#MeToo : comment Adèle Haenel a secoué le cinéma français aux César 2020
ELLES ONT MARQUÉ L'ANNÉE (2/7) - Le 28 février 2020, Adèle Haenel quitte la cérémonie des César lorsque Roman Polanski, accusé de violences sexuelles, est récompensé pour son travail de réalisateur. Elle marque ainsi un élan féministe qui bouleverse le cinéma français.

"La honte !" Nous sommes le 28 février 2020, et la cérémonie des César touche à sa fin. Roman Polanski, réalisateur accusé de viols par une dizaine de femmes dont la photographe française Valentine Monnier, vient d'être récompensé. Adèle Haenel "se lève et se casse" de la salle Pleyel où se déroule la soirée : quelques mois avant, l'actrice a témoigné des violences sexuelles qu'elle a elle-même subies lorsqu'elle était enfant.
Le César du meilleur réalisateur décerné à Roman Polanski pour son film J'Accuse est la goutte d'eau dans un cinéma français qui n'a pas encore connu son #MeToo.
Plusieurs personnalités, dont l'actrice Aïssa Maïga et la réalisatrice Céline Sciamma, suivent Adèle Haenel hors de la salle. Dehors les associations féministes manifestent depuis le début de la soirée contre la présence du réalisateur polonais au sein des candidats.
Ce qu’ils ont fait hier soir, c’est nous renvoyer au silence, nous imposer l’obligation de nous taire
Adèle Haenel dans "Mediapart"
Le lendemain, l'actrice réagit dans les colonnes de Mediapart, média grâce auquel son histoire est devenue publique. "Ce qu’ils ont fait hier soir, c’est nous renvoyer au silence, nous imposer l’obligation de nous taire", déclare-t-elle. Le même jour, l'autrice Virginie Despentes publie une tribune dans Libération : "On se lève et on se barre". Un slogan qui devient le cri de ralliement d'un mouvement féministe bien plus grand que le cinéma : le 8 mars, des milliers de personnes, dont Adèle Haenel, défilent dans les rues de Paris pour défendre les droits des femmes.
Vers plus de parité et de démocratie ?
Quelques jours avant la cérémonie tumultueuse, la direction de l'Académie des César, dont son patron Alain Terzian, avait décidé de démissionner en bloc. En cause déjà : l'annonce de la nomination de Roman Polanski dans plusieurs catégories de la compétition. À la suite de la cérémonie, en juillet, la nouvelle Académie présente ses nouveaux statuts : l'accent est mis sur la démocratie interne et la parité entre les hommes et les femmes.
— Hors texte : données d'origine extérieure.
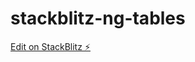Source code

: # stackblitz-ng-tables

[Edit on StackBlitz ⚡️](https://stackblitz.com/edit/stackblitz-starters-y5wisu)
La direction doit d'ailleurs être assurée par un tandem paritaire : Véronique Cayla et Éric Toledano.
Malgré ces nouveaux statuts qui prévoient que les membres de l'assemblée générale soient élus, des membres "historiques" de l'Académie le sont encore de droit. Parmi eux : Roman Polanski. Après de nouvelles contestations, les statuts sont révisés et le réalisateur polonais est exclu d'office de l'instance gouvernante du cinéma français.
Rendez-vous en mars prochain
La prise de parole et l'engagement d'Adèle Haenel ont permis cette année de secouer une instance archaïque, avec le soutien de personnalités politiques et de célébrités internationales comme Rose McGowan, elle-même icône du mouvement #MeToo aux États-Unis. D'autres n'ont pas hésité à prendre la défense de Roman Polanski. En première ligne, l'acteur de J'Accuse Jean Dujardin ou encore Fanny Ardant, qui après la cérémonie a dit qu'elle suivrait Roman Polanski "jusqu'à la guillotine".
Après cette année mouvementée, la grande famille du cinéma français se retrouvera en mars prochain pour la 46ème cérémonie des César. Elle sera présentée cette fois par Marina Foïs, qui, elle aussi en colère, avait refusé de participer à la dernière édition de la compétition.